# PROBLEM
Filter the entries for the string "ponosi". Copy each line that has it.

[Collected data]

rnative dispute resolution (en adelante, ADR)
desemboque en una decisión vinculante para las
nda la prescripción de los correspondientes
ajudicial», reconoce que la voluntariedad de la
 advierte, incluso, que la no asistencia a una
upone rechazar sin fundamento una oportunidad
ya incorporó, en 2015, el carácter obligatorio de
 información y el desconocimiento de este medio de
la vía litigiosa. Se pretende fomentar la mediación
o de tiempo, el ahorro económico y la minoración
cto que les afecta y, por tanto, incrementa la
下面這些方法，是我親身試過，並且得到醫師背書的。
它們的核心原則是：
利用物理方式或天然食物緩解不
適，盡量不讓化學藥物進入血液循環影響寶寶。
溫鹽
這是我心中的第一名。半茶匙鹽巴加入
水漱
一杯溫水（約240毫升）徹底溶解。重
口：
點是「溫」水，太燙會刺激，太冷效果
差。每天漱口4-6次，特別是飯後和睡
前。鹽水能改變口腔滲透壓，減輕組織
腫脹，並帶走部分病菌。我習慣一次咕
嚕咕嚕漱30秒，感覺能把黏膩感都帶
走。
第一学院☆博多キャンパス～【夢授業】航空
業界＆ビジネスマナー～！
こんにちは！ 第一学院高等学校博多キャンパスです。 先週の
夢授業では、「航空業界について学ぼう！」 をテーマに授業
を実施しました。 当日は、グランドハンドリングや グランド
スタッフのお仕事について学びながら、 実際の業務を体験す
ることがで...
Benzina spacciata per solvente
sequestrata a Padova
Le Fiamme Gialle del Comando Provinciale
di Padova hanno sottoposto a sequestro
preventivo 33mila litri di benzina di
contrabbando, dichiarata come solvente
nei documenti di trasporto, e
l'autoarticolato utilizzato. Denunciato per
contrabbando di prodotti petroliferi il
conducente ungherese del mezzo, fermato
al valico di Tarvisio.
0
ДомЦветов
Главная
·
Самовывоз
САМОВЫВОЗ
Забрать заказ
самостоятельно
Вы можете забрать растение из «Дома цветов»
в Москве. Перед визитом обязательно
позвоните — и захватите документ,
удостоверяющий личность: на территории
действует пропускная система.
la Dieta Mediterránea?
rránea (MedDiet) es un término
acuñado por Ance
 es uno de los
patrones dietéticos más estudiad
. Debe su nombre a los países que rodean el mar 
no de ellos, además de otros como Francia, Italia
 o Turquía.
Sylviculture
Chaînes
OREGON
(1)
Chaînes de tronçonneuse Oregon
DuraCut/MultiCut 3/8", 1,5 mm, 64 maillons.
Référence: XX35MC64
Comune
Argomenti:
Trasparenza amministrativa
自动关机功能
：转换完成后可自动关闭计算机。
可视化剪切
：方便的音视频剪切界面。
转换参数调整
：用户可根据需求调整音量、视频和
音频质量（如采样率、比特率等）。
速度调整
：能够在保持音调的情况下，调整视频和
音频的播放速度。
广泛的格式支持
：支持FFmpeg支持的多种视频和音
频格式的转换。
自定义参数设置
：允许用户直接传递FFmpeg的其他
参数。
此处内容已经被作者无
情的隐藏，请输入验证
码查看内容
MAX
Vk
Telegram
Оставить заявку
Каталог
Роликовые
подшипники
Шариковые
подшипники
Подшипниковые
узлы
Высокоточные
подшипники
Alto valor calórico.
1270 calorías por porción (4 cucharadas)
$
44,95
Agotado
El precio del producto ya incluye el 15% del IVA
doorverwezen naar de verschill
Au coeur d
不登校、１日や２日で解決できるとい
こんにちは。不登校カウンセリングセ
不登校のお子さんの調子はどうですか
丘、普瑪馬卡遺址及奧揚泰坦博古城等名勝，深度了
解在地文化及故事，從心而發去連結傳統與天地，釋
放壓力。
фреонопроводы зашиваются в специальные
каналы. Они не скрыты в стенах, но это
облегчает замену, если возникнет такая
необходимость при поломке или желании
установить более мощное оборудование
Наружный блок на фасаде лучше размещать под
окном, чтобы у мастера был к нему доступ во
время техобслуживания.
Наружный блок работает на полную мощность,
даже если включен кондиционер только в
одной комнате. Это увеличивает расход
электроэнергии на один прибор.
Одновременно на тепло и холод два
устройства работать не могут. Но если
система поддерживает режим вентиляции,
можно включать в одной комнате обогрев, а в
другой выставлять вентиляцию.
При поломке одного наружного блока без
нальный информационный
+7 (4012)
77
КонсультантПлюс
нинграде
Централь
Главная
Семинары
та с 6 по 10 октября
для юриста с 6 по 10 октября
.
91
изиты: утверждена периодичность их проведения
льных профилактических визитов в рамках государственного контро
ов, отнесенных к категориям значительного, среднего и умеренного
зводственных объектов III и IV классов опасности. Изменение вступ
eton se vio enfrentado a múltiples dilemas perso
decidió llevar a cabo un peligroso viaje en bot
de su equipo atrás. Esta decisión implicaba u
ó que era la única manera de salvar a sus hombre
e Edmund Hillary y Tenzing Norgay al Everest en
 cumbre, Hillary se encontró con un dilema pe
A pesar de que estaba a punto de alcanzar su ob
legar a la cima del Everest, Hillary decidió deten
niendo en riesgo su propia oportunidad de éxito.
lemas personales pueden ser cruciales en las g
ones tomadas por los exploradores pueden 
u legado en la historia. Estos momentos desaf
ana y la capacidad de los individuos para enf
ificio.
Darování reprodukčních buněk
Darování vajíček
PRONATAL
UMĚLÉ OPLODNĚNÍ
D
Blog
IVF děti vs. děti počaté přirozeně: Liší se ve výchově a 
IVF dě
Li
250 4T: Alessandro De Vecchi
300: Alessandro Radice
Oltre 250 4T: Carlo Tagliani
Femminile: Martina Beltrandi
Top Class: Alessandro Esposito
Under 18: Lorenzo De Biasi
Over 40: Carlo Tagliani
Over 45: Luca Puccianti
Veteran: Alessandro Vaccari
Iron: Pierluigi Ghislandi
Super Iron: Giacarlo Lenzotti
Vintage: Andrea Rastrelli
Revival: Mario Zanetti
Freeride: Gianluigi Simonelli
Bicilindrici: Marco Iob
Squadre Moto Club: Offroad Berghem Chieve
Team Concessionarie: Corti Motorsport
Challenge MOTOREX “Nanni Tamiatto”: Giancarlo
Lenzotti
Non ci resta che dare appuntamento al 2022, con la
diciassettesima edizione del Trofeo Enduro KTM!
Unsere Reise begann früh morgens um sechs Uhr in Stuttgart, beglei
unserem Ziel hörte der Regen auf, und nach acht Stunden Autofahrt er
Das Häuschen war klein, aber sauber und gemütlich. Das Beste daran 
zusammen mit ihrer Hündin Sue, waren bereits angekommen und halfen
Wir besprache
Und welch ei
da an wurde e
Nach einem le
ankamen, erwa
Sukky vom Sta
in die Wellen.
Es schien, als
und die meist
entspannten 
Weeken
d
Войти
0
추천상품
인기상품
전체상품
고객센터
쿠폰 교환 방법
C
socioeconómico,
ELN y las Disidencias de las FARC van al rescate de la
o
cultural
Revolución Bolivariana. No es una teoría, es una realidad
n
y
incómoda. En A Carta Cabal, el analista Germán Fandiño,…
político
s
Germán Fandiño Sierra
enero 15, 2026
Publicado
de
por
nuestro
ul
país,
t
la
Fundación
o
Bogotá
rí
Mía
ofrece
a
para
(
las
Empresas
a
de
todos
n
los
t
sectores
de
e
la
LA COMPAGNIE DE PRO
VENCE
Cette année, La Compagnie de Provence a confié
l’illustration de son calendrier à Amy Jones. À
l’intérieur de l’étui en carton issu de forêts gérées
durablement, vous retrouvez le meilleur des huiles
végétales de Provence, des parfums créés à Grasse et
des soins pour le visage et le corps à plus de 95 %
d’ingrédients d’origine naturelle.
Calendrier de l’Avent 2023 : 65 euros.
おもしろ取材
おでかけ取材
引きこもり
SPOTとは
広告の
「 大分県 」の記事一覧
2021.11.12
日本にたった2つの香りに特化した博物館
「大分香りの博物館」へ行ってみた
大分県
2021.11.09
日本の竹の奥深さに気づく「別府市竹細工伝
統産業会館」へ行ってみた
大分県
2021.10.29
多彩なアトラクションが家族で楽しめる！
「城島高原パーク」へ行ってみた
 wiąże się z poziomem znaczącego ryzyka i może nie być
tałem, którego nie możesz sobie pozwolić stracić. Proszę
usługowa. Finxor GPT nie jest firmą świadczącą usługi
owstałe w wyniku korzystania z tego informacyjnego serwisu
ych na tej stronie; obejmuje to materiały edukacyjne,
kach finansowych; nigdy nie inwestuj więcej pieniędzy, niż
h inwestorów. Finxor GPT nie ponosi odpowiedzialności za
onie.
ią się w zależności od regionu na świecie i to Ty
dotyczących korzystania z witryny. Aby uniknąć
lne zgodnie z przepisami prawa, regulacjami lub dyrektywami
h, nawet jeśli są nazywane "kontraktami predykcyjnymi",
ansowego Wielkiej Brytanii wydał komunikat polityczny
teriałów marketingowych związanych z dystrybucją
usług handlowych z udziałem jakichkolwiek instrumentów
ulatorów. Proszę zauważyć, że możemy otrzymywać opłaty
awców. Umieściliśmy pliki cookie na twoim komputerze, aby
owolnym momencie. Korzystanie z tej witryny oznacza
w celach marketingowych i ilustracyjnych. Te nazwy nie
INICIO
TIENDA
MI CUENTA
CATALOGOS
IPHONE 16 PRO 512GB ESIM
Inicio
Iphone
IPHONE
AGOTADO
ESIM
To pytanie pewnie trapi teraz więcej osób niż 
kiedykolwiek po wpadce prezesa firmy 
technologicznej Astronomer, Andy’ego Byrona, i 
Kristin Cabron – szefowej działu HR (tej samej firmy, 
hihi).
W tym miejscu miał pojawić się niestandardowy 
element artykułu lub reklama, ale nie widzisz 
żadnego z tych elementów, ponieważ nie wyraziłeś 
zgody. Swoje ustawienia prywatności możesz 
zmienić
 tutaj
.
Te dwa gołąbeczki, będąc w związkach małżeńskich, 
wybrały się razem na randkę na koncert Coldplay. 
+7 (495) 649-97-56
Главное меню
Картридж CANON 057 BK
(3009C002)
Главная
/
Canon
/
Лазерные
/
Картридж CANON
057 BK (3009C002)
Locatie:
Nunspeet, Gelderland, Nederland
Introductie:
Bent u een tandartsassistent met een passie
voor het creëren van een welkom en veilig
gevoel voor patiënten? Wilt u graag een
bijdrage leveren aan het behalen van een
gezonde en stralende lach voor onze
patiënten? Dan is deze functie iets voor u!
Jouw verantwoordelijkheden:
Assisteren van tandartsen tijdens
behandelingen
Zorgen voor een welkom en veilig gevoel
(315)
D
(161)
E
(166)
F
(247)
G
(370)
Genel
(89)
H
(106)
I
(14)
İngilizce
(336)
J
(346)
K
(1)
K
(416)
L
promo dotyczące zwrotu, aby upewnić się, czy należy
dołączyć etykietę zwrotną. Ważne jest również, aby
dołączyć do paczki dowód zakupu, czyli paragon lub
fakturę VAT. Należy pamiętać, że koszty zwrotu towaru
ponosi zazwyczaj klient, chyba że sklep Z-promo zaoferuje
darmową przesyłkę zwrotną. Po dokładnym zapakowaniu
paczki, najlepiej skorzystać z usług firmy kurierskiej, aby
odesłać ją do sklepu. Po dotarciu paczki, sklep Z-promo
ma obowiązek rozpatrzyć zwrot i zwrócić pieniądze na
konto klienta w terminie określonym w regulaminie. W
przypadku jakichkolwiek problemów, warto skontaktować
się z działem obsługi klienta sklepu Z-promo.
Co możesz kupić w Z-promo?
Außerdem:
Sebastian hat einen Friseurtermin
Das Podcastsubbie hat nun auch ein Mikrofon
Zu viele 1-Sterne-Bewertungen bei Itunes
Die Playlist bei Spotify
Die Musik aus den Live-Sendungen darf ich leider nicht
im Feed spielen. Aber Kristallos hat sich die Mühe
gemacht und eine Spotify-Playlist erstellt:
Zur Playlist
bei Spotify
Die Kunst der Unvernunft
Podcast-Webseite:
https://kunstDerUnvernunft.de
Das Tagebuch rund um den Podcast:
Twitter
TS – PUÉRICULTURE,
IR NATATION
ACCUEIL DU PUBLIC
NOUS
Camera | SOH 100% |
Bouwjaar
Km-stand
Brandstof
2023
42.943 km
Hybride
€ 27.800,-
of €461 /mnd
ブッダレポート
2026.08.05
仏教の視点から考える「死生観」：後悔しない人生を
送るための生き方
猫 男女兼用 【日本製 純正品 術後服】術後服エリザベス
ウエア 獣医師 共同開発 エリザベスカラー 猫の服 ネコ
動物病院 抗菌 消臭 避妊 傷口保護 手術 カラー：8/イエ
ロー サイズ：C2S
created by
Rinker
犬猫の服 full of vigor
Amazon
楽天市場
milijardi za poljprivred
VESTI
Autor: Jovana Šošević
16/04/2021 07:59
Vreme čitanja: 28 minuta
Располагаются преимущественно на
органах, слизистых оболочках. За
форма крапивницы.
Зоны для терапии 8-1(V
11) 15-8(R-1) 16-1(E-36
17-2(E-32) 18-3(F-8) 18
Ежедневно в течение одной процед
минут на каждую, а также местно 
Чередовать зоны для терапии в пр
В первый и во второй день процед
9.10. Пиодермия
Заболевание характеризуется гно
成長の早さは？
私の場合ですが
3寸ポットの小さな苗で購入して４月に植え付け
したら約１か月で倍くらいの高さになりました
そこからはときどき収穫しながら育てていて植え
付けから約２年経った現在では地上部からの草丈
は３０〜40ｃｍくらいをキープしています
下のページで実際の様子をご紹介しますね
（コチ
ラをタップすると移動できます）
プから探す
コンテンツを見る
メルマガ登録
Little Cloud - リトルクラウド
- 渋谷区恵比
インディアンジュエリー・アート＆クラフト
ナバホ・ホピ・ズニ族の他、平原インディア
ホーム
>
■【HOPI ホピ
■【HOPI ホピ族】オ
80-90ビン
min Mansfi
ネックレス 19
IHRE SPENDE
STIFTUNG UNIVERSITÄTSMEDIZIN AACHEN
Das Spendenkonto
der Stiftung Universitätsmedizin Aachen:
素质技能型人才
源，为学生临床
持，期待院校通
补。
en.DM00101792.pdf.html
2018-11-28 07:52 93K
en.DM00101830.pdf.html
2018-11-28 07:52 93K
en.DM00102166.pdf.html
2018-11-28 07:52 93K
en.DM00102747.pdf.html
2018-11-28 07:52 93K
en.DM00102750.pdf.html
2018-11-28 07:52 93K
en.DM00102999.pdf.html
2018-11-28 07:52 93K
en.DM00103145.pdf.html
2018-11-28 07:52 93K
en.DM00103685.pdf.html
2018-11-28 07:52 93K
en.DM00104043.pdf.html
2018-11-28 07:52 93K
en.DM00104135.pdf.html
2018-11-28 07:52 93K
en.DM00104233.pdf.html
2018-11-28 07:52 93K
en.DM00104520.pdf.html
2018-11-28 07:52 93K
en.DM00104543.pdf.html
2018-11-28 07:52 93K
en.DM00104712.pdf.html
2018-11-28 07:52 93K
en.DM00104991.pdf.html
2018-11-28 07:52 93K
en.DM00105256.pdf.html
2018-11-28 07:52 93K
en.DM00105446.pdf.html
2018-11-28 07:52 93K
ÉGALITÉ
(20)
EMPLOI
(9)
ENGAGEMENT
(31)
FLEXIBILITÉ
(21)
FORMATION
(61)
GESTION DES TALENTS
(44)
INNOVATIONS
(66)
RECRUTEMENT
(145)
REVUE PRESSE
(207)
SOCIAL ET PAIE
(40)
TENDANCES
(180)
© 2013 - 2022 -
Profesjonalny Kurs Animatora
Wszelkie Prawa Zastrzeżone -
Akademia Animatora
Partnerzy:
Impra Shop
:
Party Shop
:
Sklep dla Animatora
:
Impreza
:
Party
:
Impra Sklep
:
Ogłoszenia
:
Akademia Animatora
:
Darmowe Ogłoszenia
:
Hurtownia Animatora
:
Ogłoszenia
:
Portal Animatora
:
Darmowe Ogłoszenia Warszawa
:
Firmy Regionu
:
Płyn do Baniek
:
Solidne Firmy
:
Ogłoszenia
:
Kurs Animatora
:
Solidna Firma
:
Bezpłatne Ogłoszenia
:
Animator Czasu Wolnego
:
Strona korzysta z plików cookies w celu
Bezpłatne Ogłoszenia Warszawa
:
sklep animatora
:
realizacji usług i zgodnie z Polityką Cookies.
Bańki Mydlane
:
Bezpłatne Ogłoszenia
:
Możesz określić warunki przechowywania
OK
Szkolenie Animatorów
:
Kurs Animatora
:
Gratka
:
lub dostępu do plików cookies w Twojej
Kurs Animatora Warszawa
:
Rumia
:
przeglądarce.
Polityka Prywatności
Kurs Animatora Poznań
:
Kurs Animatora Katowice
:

# RESULT OF THE EXERCISE
h inwestorów. Finxor GPT nie ponosi odpowiedzialności za
ponosi zazwyczaj klient, chyba że sklep Z-promo zaoferuje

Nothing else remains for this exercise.